Podcasts. I have listened to my fair share of them. Before this little virus breakout, I spent a great deal more time in my car. I would listen to audiobooks and podcasts. I had a never-ending supply of information between the two, as I may just be an information junkie.
Several people have recommended Dax Shephard's podcast, Armchair Expert, over the last several months. Each time, I would think this is a great idea. Each time, I would not follow through. This past week, a client recommended his podcast again. She said that he recently had an episode where he talked about relapsing after 16 years of sobriety, titled "Day 7." I listened to this podcast and loved his vulnerability and brutal honesty, which I am sure is super hard to do, especially publicly.
If you look up his podcast, he has a blurb written about how he finds people who are vulnerable and honest about their struggles and shortcomings to be sexy.
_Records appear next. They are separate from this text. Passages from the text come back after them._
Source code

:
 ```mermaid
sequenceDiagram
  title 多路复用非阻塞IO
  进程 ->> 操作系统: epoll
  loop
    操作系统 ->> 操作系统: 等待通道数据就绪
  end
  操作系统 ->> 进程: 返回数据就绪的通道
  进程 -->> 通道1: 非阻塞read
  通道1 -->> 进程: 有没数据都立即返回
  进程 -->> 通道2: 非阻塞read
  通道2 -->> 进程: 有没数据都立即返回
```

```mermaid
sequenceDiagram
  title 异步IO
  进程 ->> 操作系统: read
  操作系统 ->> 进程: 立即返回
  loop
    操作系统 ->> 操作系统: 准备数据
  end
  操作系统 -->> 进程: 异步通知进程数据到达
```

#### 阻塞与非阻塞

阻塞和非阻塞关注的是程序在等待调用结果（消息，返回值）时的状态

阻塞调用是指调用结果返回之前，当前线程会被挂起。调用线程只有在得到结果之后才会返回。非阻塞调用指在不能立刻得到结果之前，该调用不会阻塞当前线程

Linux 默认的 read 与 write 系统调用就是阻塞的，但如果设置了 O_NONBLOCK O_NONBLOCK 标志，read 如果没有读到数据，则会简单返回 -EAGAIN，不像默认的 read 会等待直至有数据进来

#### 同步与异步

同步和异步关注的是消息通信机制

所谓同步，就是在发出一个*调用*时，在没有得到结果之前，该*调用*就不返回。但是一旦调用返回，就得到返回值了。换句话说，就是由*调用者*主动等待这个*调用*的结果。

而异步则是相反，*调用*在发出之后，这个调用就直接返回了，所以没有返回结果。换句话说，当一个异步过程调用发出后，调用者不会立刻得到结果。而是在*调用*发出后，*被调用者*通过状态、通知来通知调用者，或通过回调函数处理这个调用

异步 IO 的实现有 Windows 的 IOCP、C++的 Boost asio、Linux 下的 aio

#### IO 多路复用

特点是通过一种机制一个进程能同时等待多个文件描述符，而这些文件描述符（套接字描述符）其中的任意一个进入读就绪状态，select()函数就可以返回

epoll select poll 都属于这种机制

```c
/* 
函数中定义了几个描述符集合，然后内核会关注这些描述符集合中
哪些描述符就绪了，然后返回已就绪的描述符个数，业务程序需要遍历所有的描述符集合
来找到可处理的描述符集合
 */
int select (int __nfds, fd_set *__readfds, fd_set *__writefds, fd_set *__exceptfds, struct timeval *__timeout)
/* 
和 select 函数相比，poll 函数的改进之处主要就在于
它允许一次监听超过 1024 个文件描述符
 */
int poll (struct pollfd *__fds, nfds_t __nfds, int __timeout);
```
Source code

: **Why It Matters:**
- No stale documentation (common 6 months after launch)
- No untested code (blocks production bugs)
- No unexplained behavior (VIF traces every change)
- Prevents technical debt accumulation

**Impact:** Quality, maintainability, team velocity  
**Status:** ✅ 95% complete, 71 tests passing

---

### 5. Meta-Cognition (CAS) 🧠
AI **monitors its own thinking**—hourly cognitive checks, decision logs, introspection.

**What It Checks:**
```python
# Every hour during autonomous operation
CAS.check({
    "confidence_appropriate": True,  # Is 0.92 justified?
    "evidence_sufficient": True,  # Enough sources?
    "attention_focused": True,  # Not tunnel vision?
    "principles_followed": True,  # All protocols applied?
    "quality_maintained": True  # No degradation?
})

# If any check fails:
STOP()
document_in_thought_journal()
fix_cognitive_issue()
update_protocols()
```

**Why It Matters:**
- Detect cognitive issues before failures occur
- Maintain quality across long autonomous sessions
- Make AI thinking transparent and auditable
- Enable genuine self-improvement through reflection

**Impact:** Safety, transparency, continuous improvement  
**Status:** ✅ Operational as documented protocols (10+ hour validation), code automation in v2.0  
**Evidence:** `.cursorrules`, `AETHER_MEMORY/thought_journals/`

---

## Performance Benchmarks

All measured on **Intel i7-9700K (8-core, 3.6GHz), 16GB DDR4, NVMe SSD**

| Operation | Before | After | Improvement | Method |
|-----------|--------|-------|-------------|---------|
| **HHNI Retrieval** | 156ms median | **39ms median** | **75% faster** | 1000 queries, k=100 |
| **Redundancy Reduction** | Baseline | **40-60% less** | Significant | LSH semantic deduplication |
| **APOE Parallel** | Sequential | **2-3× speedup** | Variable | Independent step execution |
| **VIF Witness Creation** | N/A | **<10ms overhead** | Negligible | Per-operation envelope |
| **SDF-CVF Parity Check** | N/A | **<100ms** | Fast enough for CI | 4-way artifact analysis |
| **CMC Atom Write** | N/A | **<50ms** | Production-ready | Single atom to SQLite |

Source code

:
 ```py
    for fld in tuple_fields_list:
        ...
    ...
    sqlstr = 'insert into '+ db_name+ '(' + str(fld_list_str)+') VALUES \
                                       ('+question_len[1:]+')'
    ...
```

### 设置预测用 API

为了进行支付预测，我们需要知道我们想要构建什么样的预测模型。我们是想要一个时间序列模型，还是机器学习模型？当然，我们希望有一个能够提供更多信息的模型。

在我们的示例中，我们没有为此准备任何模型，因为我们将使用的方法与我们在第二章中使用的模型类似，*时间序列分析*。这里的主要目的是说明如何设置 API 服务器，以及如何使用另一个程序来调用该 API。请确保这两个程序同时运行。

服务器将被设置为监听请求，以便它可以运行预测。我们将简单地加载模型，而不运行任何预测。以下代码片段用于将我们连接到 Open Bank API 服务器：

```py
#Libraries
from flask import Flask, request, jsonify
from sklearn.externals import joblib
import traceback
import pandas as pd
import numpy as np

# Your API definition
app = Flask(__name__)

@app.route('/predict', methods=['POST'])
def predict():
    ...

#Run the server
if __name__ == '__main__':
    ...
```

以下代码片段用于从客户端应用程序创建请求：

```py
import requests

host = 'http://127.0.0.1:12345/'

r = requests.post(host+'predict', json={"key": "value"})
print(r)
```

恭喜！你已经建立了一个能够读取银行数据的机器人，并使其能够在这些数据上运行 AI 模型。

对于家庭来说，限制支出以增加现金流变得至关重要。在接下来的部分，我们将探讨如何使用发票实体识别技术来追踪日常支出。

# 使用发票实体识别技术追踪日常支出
I know Brené Brown talks about how we love seeing others' vulnerability, but we hate to be vulnerable ourselves. The premise for his show plays right into that, seeing the beauty in others being vulnerable.
(Quick disclaimer—I haven't yet listened to any of his episodes other than Day 7—but I intend to, and If I decide it's no good, I may come back and edit this blog post).
Dax took it up a notch and was vulnerable himself about his relapse and journey back into recovery. It was such an honest account of addiction and how recovery can be messy and sloppy and awkward and uncomfortable.
He mentions in the podcast how it is hard to share his struggle in real-time. It is so much easier to talk about our struggles after we overcome them. I can so relate! Can you? At least we share that we had struggles, but what if we start a revolution and share our real-time struggles?
What if we said, "Hey, I am having kind of a hard time right now?" I don't think it will be easy, but we just might find some relief when someone else shares some empathy, compassion, and kindness.